With his own accident fresh in his mind, he saw the man, who was nothing more than a shadow, fade into the darkness. Gillie waited for him to reappear. As he sat there waiting, he saw a car slowly turn down the alley. The car came to a stop directly across from him while the headlights continued to blaze the scene before him into stark white. Even so, Gillie had to look hard to be certain that what he was seeing was real.
Lise stared like someone who had just seen a ghost. Clear as day in her headlights, dripping wet and looking even worse than he had looked in the funeral home, was her Uncle Alford. She was about to get out of her car but then, but before she fully opened the door, she hesitated. Remembering the man he had attacked back at the funeral home and the savagery of the bite, she couldn’t make herself get out of the car. Her anxiety only grew when the lights went out around her. Every porch light. Every interior light. While her car’s lights stayed on. Across from her, the ambulance just kept sitting there in the dark. She turned her own lights off.

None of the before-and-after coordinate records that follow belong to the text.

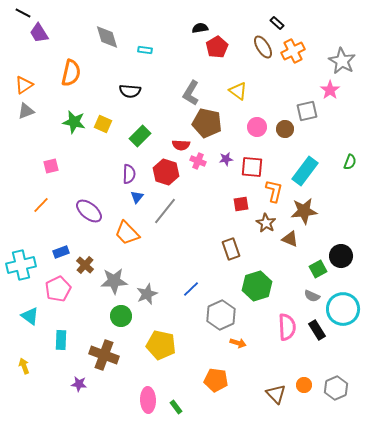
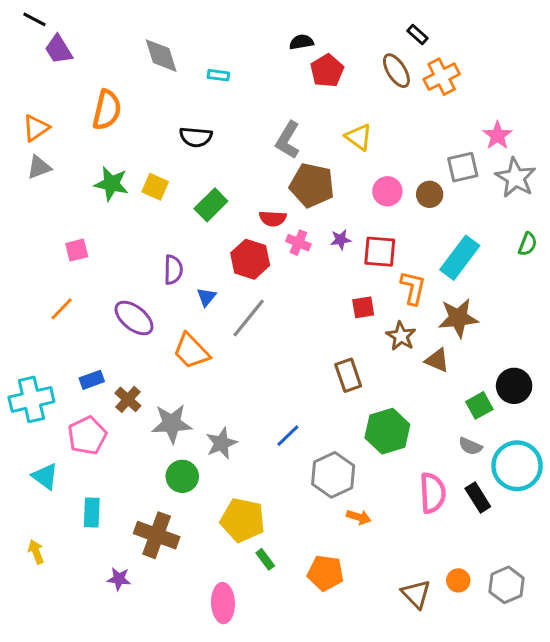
gray star: (342, 61) -> (516, 178), moved
purple semicircle: (129, 174) -> (173, 270), moved
green rectangle: (176, 407) -> (265, 559), moved

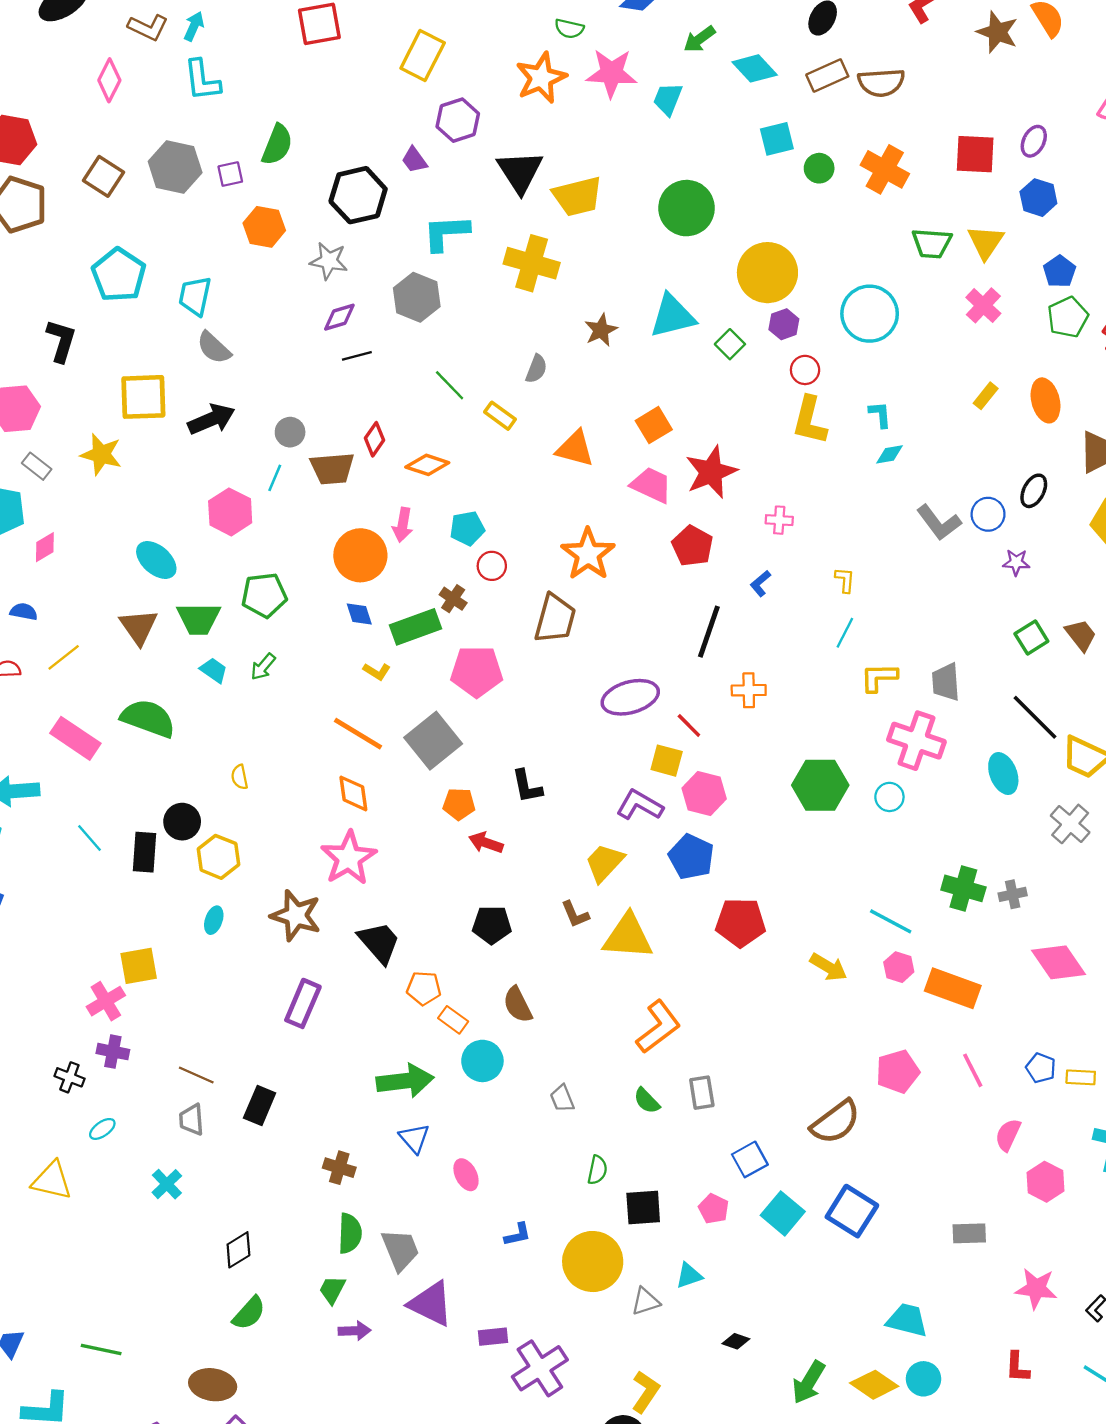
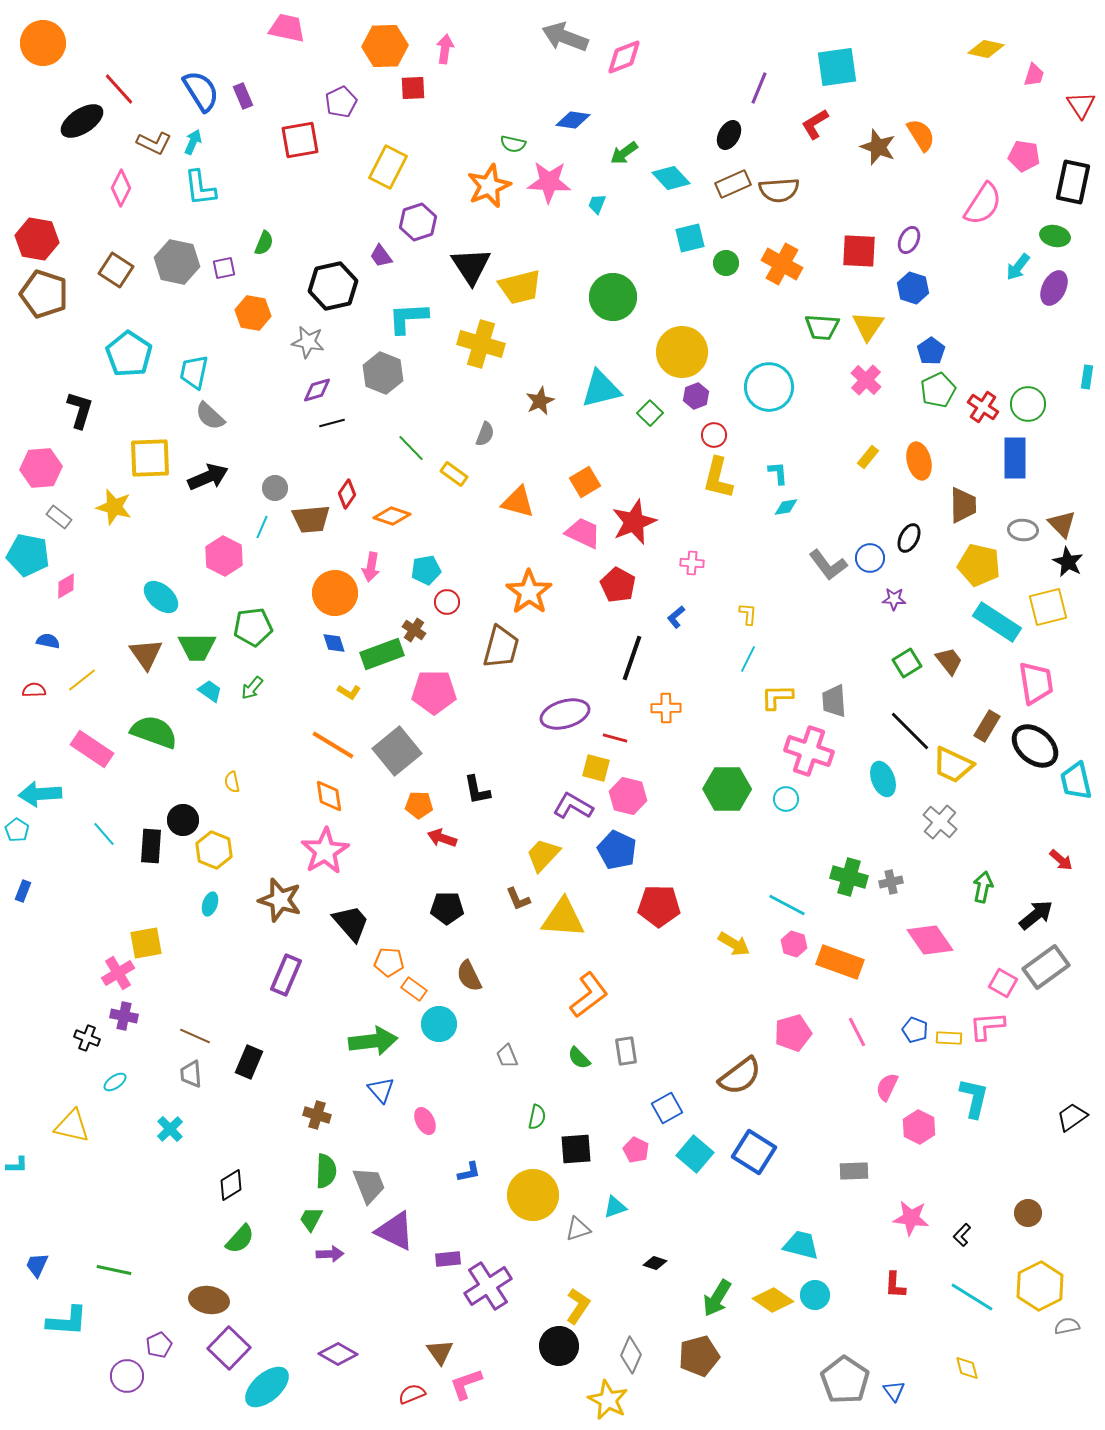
cyan trapezoid: (668, 99) -> (597, 204), size x0.7
green semicircle: (277, 145) -> (264, 243), size x0.7
red line: (689, 725) -> (615, 738), turned -30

Suddenly the lights of the ambulance began to flicker rapidly, like a dead white strobe lighting up a horror scene in a movie. Off. On. Off again. Then more rapidly on and off. She was so focused on the lights, that the siren about scared her half to death when it went off.
She could make out the driver now in the blaze of the headlights, and in the back of her mind, she was wondering why on earth a pizza delivery person was driving an ambulance.
As for her uncle, he seemed completely oblivious to the headlights. He was staring straight at Myrtie Nezer, just like he had stared at Lise in the funeral home. And then he lunged.
Myrtie had been leaning over one of her tulip beds looking for the meat scraps she was su
re were there. If the cat hadn’t yowled at that very moment, and if she hadn’t turned around because the cat had scared the living daylights out of her, things might have turned out very differently. As it was, the cat’s warning made all the difference.
Screw the broom, Myrtie thought in a split-second decision, a decision driven by an instinct of pure self-preservation. She grabbed her shovel, the one she always left leaning against the garage. She didn’t hesitate. There wasn’t time for it. She swung the shovel in a wide arc, her bathrobe-clad body spinning with the force like an Olympic discus thrower. The metal connected with bone, resounding with a ringing reverberation right in the middle of Alford Cagle’s forehead.
After Alford Cagle went down, or the apparition that looked like Alford Cagle, Eben Nezer appeared on the back steps of his house. He was scratching his protruding stomach through his bathrobe, completely forgetting that his legs were bare and that he was in his underwear under the robe which he hadn’t bothered to tie. He had been on his way downstairs for some leftover chicken. Myrtie’s specialty was fried chicken. That and creamed peas. He was partial to her poppy seed cake, too.
Eben stood there squinting at the spot-lit scene, demanding to know what was going on in his backyard in the middle of the night.
“What’s going on,” Myrtie hollered back at him. “Is you’re going to call Weldan at the sheriff’s office and have him get Alford Cagle out of my tulips.”
The pizza barn was closed. Although it was no one’s fault, right away Bayley started taking his disappointment out on everyone around him. With his attitude. With his muttered comments. With his thumps against the back of the seat, which Linwood was sure by now were being done intentionally.
“We should have left earlier,” Linwood heard behind him, and then, “We should have gotten pizza before we left town. At least the night wouldn’t be a total loss.”